文書の抜粋 →
────
午後、家を出るところを後から延世がおいかけてくる。理論社から金がきたという。催促の電報をうつつもりでいたのを中止。大阪、心齋橋を歩く。六時、民科。哲学部会。山本氏缼席。

理論社も立直ったよし。

山本氏から原稿きたる。

夜、手紙を書く。

理論社が立直りの緒につき、七千円きたこと。これで少しホットした。まだ安心はならないが。

『哲学小辞典』『弁証法入門』が法律文化社から出ることになれば、経濟的にも相当楽になる。

発信 小宮山量平 鈴木亨

受信 小宮山量平

 

○十月二十一日(木)  晴 暖

午後六時、あしやへ。市職の研究会。コーンフォース、第三章。八時終了。

庫本夫人きたる。引越しの件解決。

人は筆不精なもの、不精確なものである。

夜、雜用。

発信 山本晴義 清水正德

 

○十月二十二日(金)  晴 暖

午後、元町。海文堂へよる。みかげへ行く。青木君にあう。山元一郎氏、時間講師で來ているよし。コーンフォース研究会。新人加わる。第九章に入る。

図書新聞社へ写眞を送る。

一つ一つ問題を片づけていくこと。

夜、『レ・コミュニスト(8)』よみはじめ。

金曜の研究会が一番楽しい。政治学校が一番面白くない。

経濟的にもここ当分余裕ができた。來年四月からは大阪経大か立命館かいずれかに入れるだろう。それまでは持つ予定。

発信 図書新聞社

受信 図書新聞社 堀川一知

 

○十月二十三日(土)  晴 暖

午後、祐二郞をつれ、元町まで行き、阪神の特急で大阪へ行く。阪急の屋上へ行く。五時家へつく。

疲れあり。夕食の前と後とにねむる。

夜、『レ・コミュニスト』をよむ。

受信 務台理作

 

○十月二十四日(日)  曇 暖

午後、みかげ。日文協。のち、西宮の西野氏のところへ行く。今日東京から歸って塚口へ行ったよし。明日來てもらうことにする。

夕食後、庫本さんの所へ行く。引越しの件。

甘粕さんの原稿、京都へ着いたよし。全く世話のやける人間である。

夜、手紙を書く。

この数日、つぎつぎと問題が打開されて行く。
────
提供データ →

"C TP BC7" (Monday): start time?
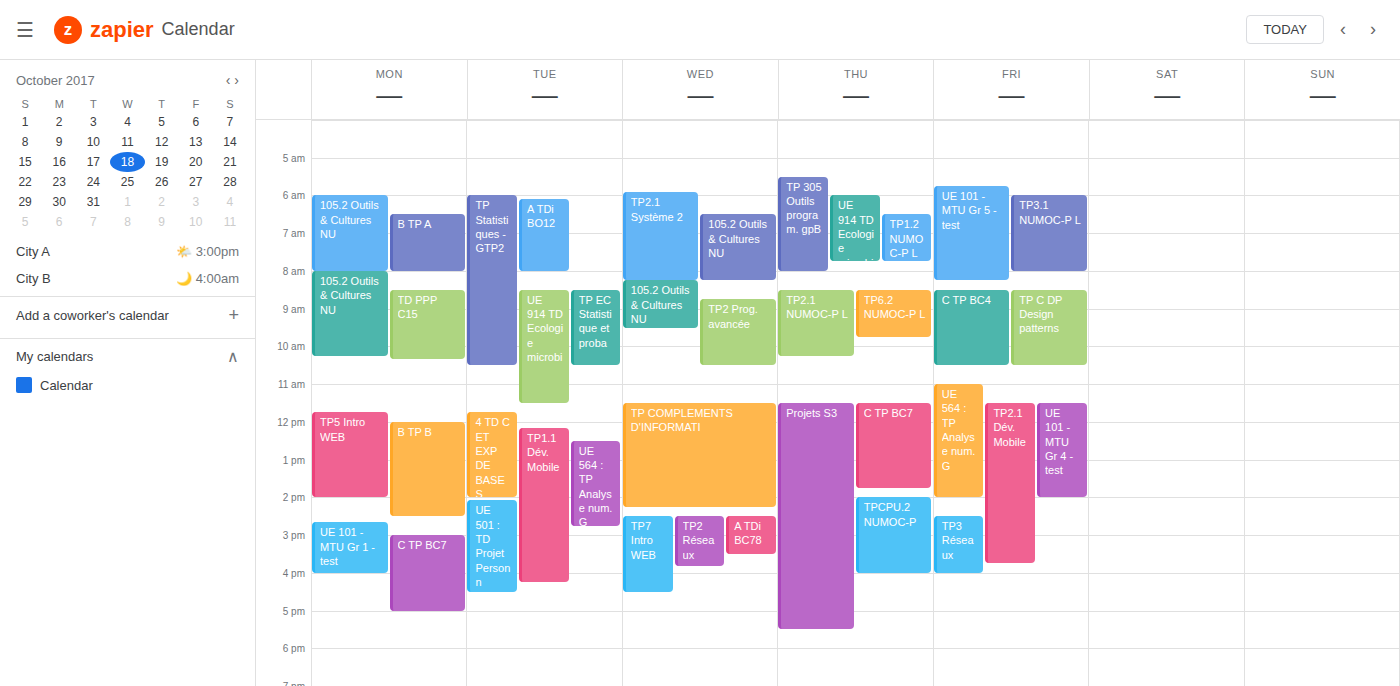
────
課題の要件 →
1/ 日記から「午後、祐二郞をつれ、元町まで」から「へ行ったよし。明日來てもらうことにする。」までの部分を、両端を含めて一字一句変えずに引用せよ。
2/ 日記の筆者が「少しホットした」のはなぜか。日記の記述に基づき、1〜3文で説明せよ。
3/ 日記の最後の文に続く部分を書き継げ。
資料は日記とは関係がない。

問題の解答 →
1/
午後、祐二郞をつれ、元町まで行き、阪神の特急で大阪へ行く。阪急の屋上へ行く。五時家へつく。

疲れあり。夕食の前と後とにねむる。

夜、『レ・コミュニスト』をよむ。

受信 務台理作

 

○十月二十四日(日)  曇 暖

午後、みかげ。日文協。のち、西宮の西野氏のところへ行く。今日東京から歸って塚口へ行ったよし。明日來てもらうことにする。

2/ 理論社が立ち直りの緒につき、七千円が届いたからである。ただし、まだ安心はならないとも記している。

3/
ディーツゲン以後の業績。六冊の本。ガッチリした土台。創元社の二冊が法律文化社から出ることになれば、六冊生きている。相当なものである。

発信 亀井蔀 林直道 中村九一郎

受信 亀井蔀 山田宗睦

 

○十月二十五日(月)  小雨 冷

午後、みかげへ行く。三劇へ行き「しおさい」と「風立ちぬ」を見る。

午頃、西野來る。

法律文化社へ山元君の原稿を送る。

『唯物論と弁証法』を理論新書へ入れる。『史的唯物論』を十一月上旬増刷する。

文学部の教官は根本が抜けている。だから、善意ではあっても、やることがすべてピント外れとなる。

夜、『史的唯物論』見直し。『哲学小辞典』『弁証法入門』『唯物論と弁証法』『史的唯物論』の四冊、一度に改訂や増刷がでてきた。量的蓄積の結果。

発信 亀井蔀

受信 小宮山量平 清水正德 常井直正

 

○十月二十六日(火)  晴 暖

午後二時半、元町。庫本さんに会う。いっしょに縣庁へ行き、住宅課長に会う。かえりに海文堂へよる。

理論社からコーンフォース二冊くる。訂正用。

四国の池田氏へ『弁証法入門』を送る。

夜、風呂へ行く。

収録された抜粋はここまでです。